* ФРАГМЕНТ СТРАНИЦЫ
-=-=-=-=-

Пушкин и южные славяне
По изд.: Б. Томашевский. Пушкин и южные славяне — М.: Худ. лит., 1990 (из главы III)
Идея славянского единства сложилась к тому времени, когда Пушкин выступил в литературе. Подготовлена была она тем ростом национального самосознания, которое характерно для развития русской литературы XVIII в.
Стремление противопоставить Западу свои самобытные начала естественно уводило воображение в глубокую общеславянскую древность, и это вызывало своеобразное ощущение братского единства всех славянских племен, происходящих от общих предков. Любопытны попытки восстановления общеславянской мифологии, попытки, в которых скудные исторические свидетельства усиленно восполнялись богатой фантазией и произволом составителей подобных мифологий (таковы, например, труды М. Чулкова, вроде его «Словаря русских суеверий», 1782 г.). Эти славянские боги быстро проникли в поэзию («Бова» Радищева и др.).1
* * *
Кишинев и Одесса, где Пушкин провел годы ссылки на юге, были местом пребывания многочисленных эмигрантов из балканских стран — участников национальной борьбы, поддерживавших связи со своей родиной. То движение, которое покрывалось именем греческого восстания, в действительности было сложное и противоречивое явление, в котором участвовали многочисленные балканские народности, в той или иной мере пробудившиеся для защиты национальной самостоятельности.
Были тут и деятели славянских стран. Незадолго до приезда Пушкина на юг в Хотине жил некоторое время вождь сербов Карагеоргий со своими соратниками. Здесь, в России, оставалась его семья. К октябрю 1820 г. относятся стихи Пушкина «Дочери Карагеоргия». В них обрисован и образ самого Карагеоргия:
Гроза луны, свободы воин,
Покрытый кровию святой,
Чудесный твой отец, преступник и герой,
И ужаса людей, и славы был достоин...
Таков был: сумрачный, ужасный до конца.

-=-=-=-=-

* ИЗВЛЕЧЁННЫЕ ДАННЫЕ

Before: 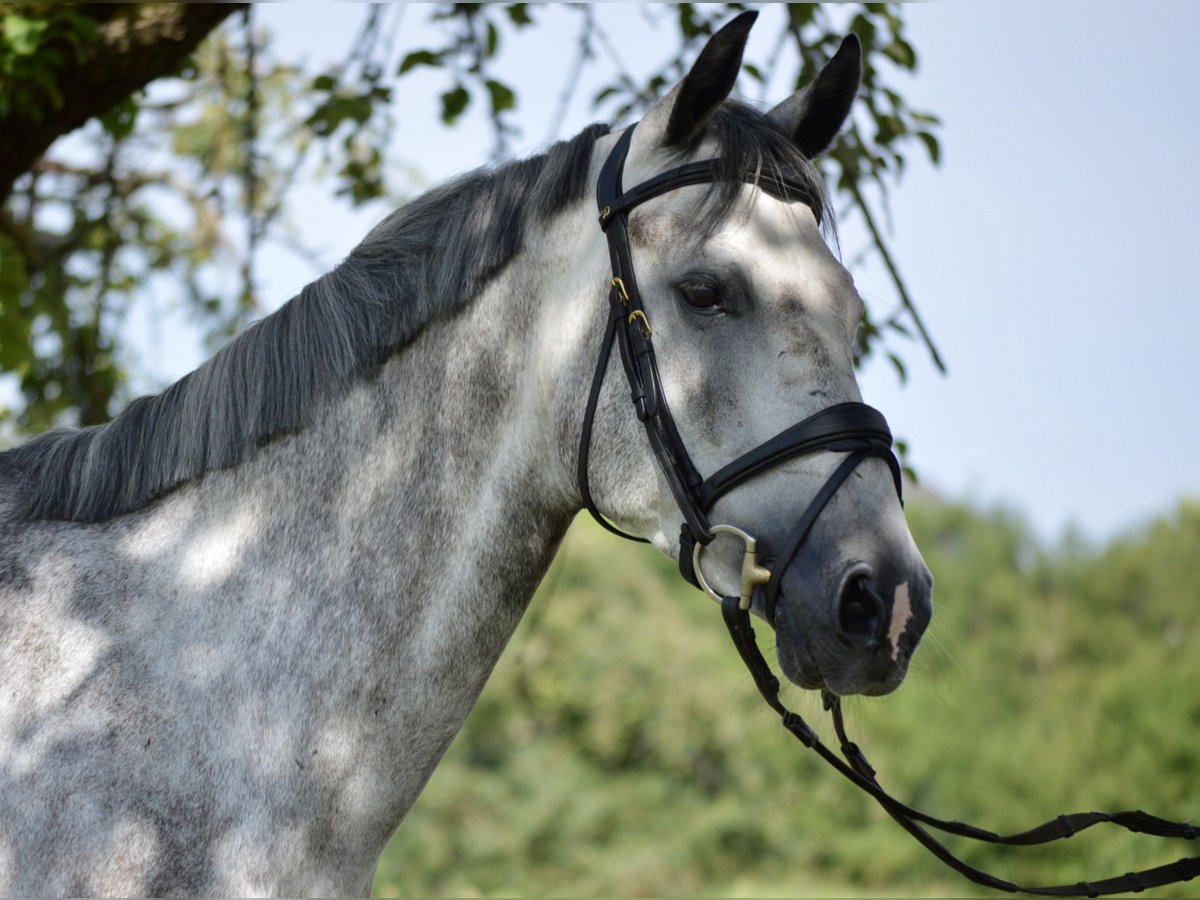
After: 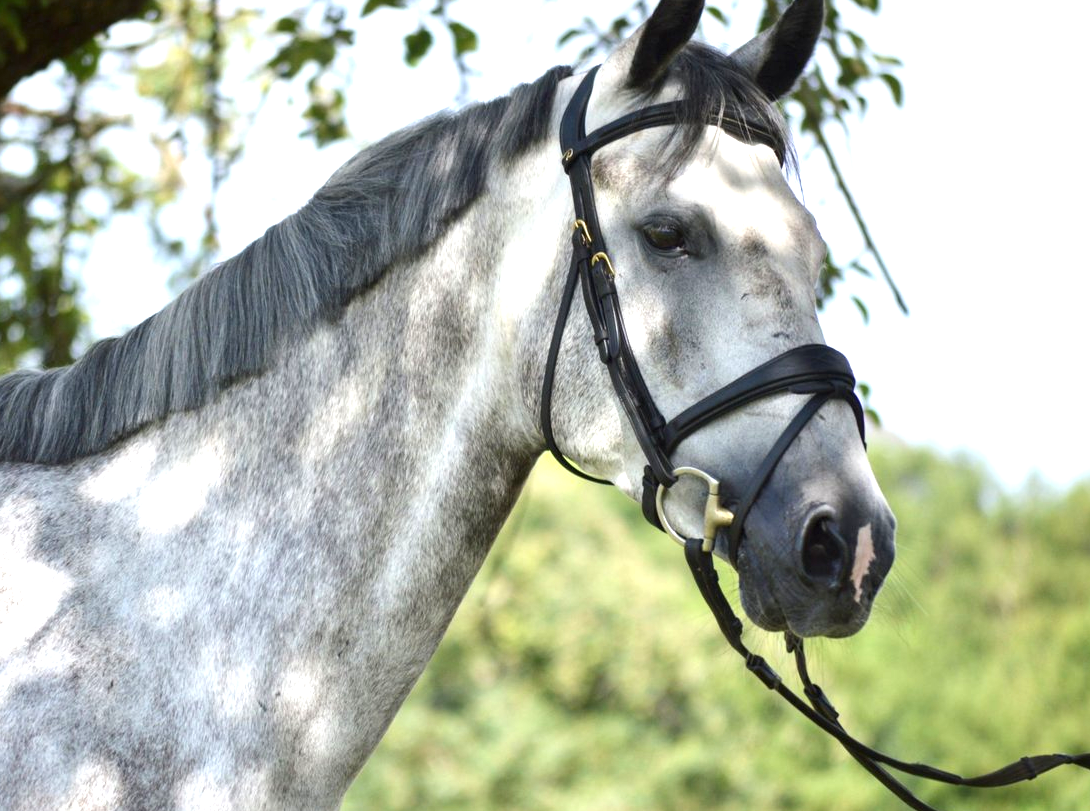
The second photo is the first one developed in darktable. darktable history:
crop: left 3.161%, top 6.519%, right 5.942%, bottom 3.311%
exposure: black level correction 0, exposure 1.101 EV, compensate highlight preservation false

-=-=-=-=-

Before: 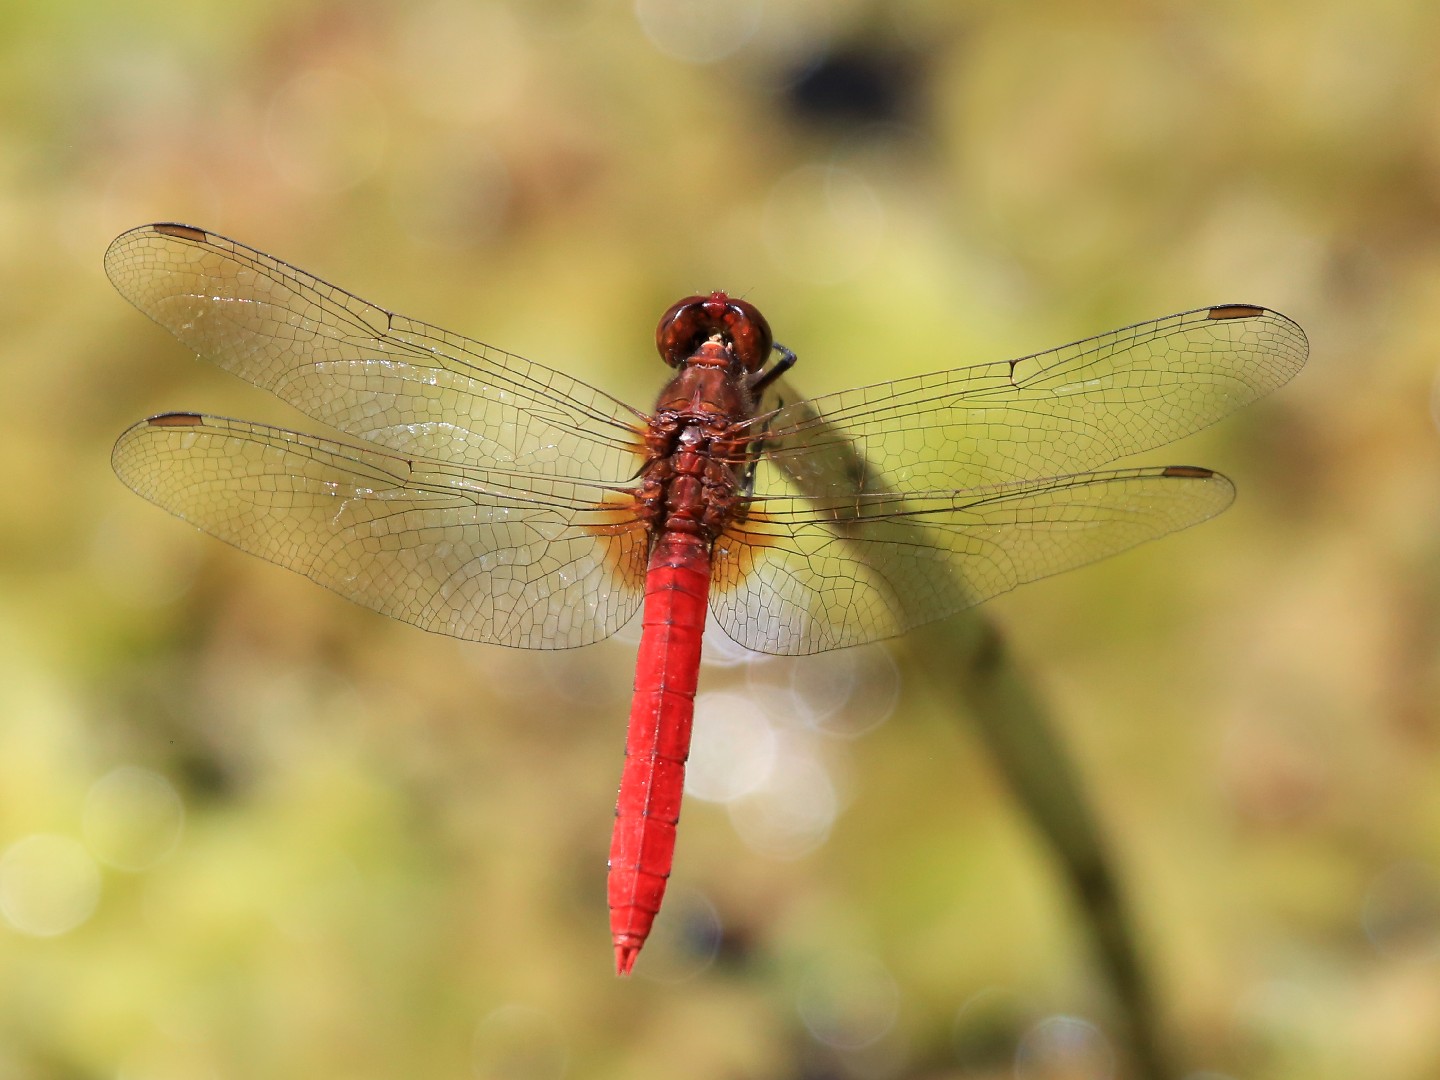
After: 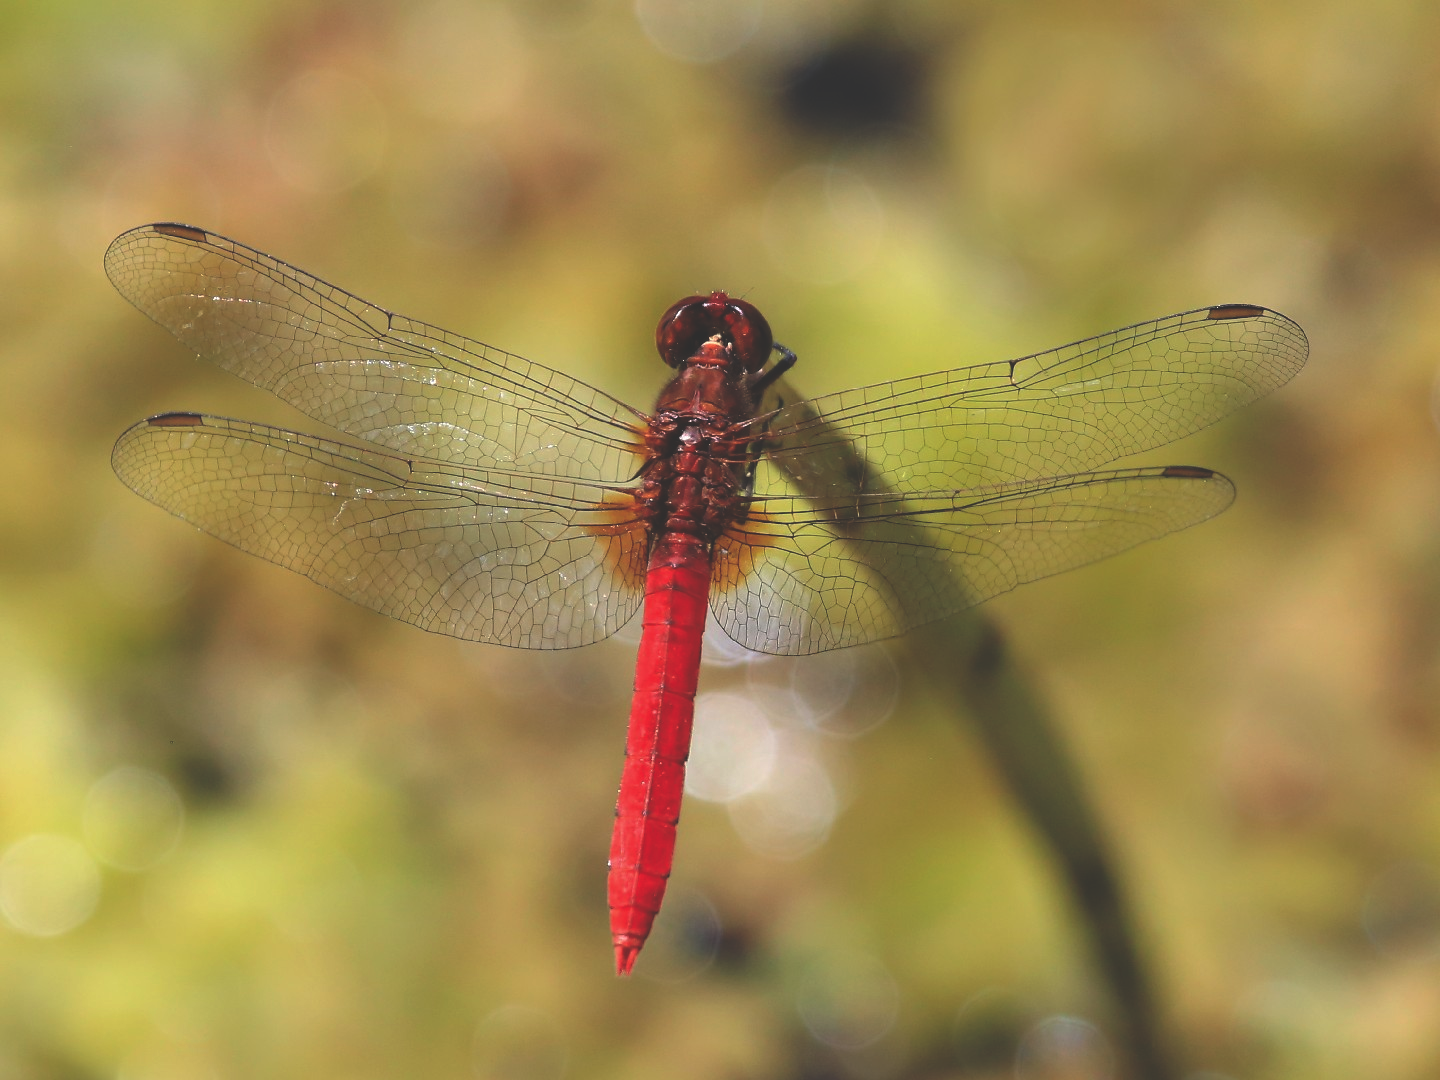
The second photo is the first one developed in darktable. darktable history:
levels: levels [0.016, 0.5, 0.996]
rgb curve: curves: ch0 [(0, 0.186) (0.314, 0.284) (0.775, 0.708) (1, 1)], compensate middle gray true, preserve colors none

-=-=-=-=-

* ЗАДАНИЯ
A: Перепишите часть фрагмента страницы: начните со слов «Были тут и деятели» и остановитесь после слов «славы был достоин...».
B: Где, согласно фрагменту страницы, незадолго до приезда Пушкина на юг некоторое время жил вождь сербов Карагеоргий?

* ОТВЕТЫ
A:
Были тут и деятели славянских стран. Незадолго до приезда Пушкина на юг в Хотине жил некоторое время вождь сербов Карагеоргий со своими соратниками. Здесь, в России, оставалась его семья. К октябрю 1820 г. относятся стихи Пушкина «Дочери Карагеоргия». В них обрисован и образ самого Карагеоргия:
Гроза луны, свободы воин,
Покрытый кровию святой,
Чудесный твой отец, преступник и герой,
И ужаса людей, и славы был достоин...

B: В Хотине.